Of course, if we are dealing with a source and destination that is not a pipe, we can create a pipe first so that we can use the splice system call to achieve zero copies.

However, if you create a pipe each time, you will find one more system call each time, which means two user/kernel state switches, so you can create a pipeline pool if you copy data frequently.

The tee system call is used to copy data between the two pipes.

The vmsplice system call pipe points to a copy of data between the kernel buffer and the user program’s buffer.

MSG_ZERO_COPY

Linux v4.14 accepts a patched support for zero-copy (MSG_ZEROCOPY) in the TCP send system call, which allows user processes to send data from the user buffer through the kernel space to the network sockets via zero-copy. UDP is supported in 5.0, and Willem de Bruijn’s paper gives a 39% performance improvement for large packet sends using netperf, and a 5%-8% performance improvement for data sends in an online environment, which the official documentation states is usually only significant for sending large packets of about 10KB. This feature was initially only supported for TCP, and UDP was only supported after kernel v5.0. Here is also an official document: Zero-copy networking

First you need to set the socket options:

1
2
if (setsockopt(fd, SOL_SOCKET, SO_ZEROCOPY, &one, sizeof(one)))
        error(1, errno, "setsockopt zerocopy");

The send system call is then called by passing in the MSG_ZEROCOPY parameter.

1
ret = send(fd, buf, sizeof(buf), MSG_ZEROCOPY);

Here we pass in buf, but when is buf reusable?

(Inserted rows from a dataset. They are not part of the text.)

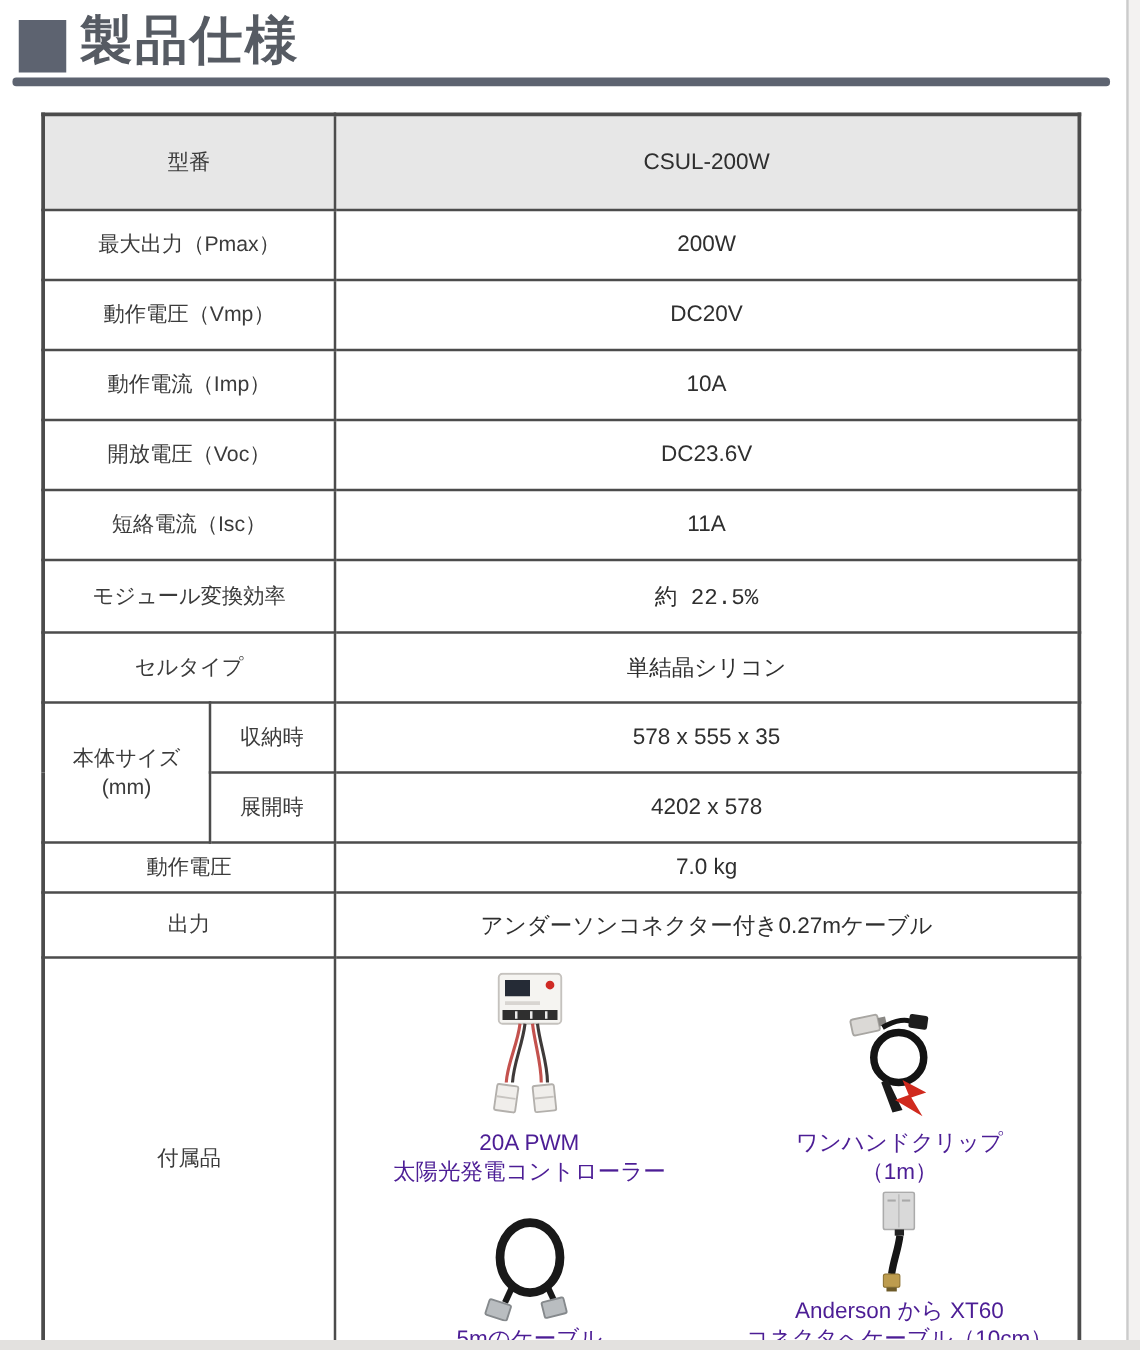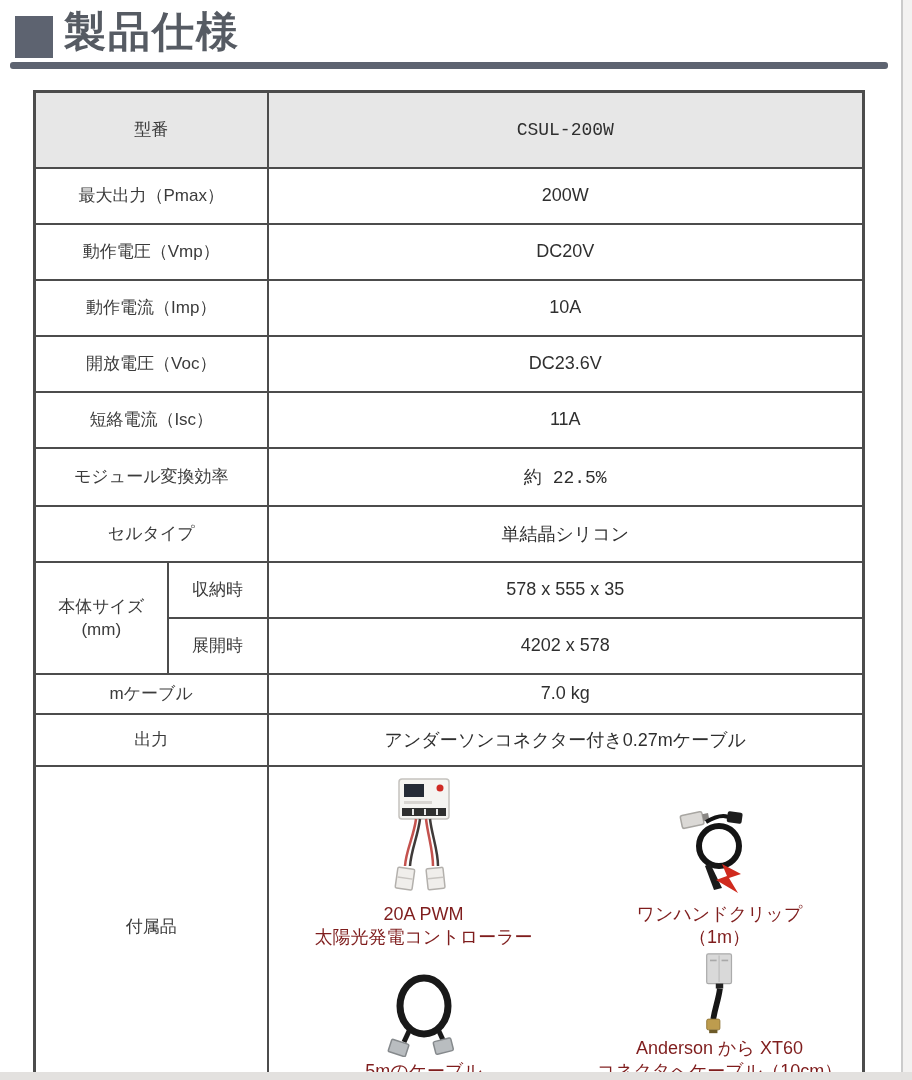"型番" tr.r-model { font-family: Liberation Mono, monospace -> none }
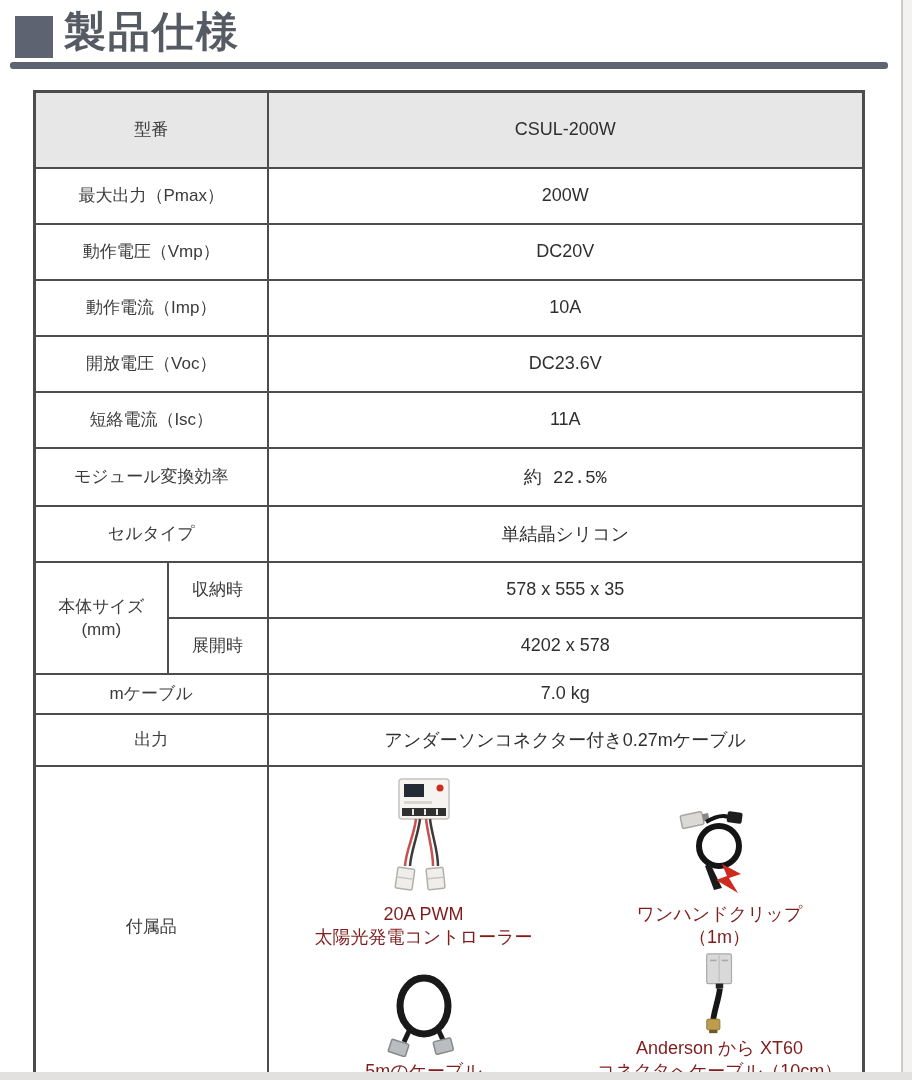"mケーブル" td.lbl { text: mケーブル -> 動作電圧 }
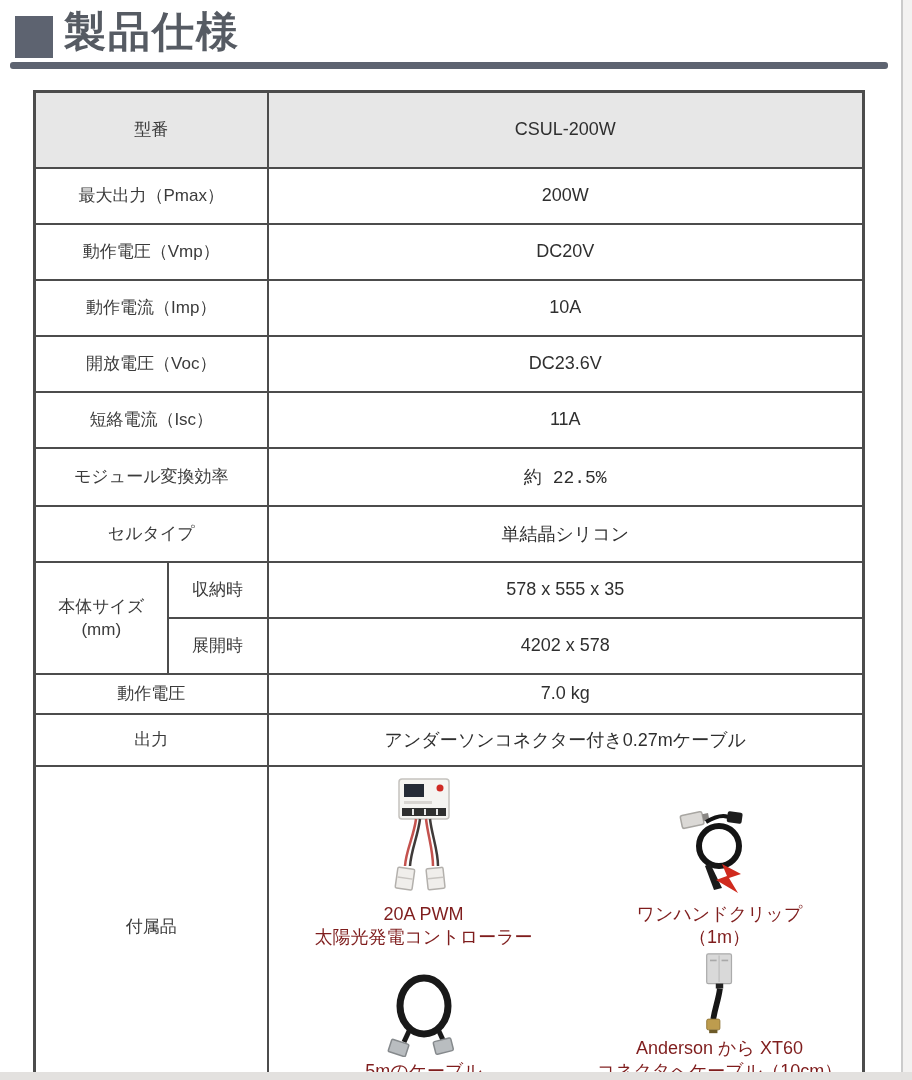"20A PWM" .acc-cap { color: #7f1d1d -> #4c1d95 }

The kernel notifies the program process of this. It puts the completion notification in the socket error queue, so you need to read this queue to know when the copy is finished and the buf is ready to be released or reused.

1
2
3
4
5
6
7
8
pfd.fd = fd;
pfd.events = 0;
if (poll(&pfd, 1, -1) != 1 || pfd.revents & POLLERR == 0)
        error(1, errno, "poll");
ret = recvmsg(fd, &msg, MSG_ERRQUEUE);
if (ret == -1)
        error(1, errno, "recvmsg");
read_notification(msg);

Because it may send data asynchronously, you need to check when the buf is released, increasing code complexity as well as causing multiple user and kernel state context switches.

The receive MSG_ZEROCOPY mechanism (Zero-copy TCP receive) is also supported in Linux 4.18.

copy_file_range

Linux 4.5 adds a new API: copy_file_range, which does the file copying in kernel state without switching user space, which will improve performance in some scenarios.

copy_file_range

Other

AF_XDP, a new feature added to Linux 4.18 and formerly known as AF_PACKETv4 (never included in the mainline kernel), is a raw socket optimized for high-performance packet processing and allows zero-copy between the kernel and the application. Since the socket can be used for both receive and send, it only supports high performance network applications in user space.

Of course zero-copy technology and data copy optimization has been one of the ways to pursue performance optimization, and related technologies are under continuous research.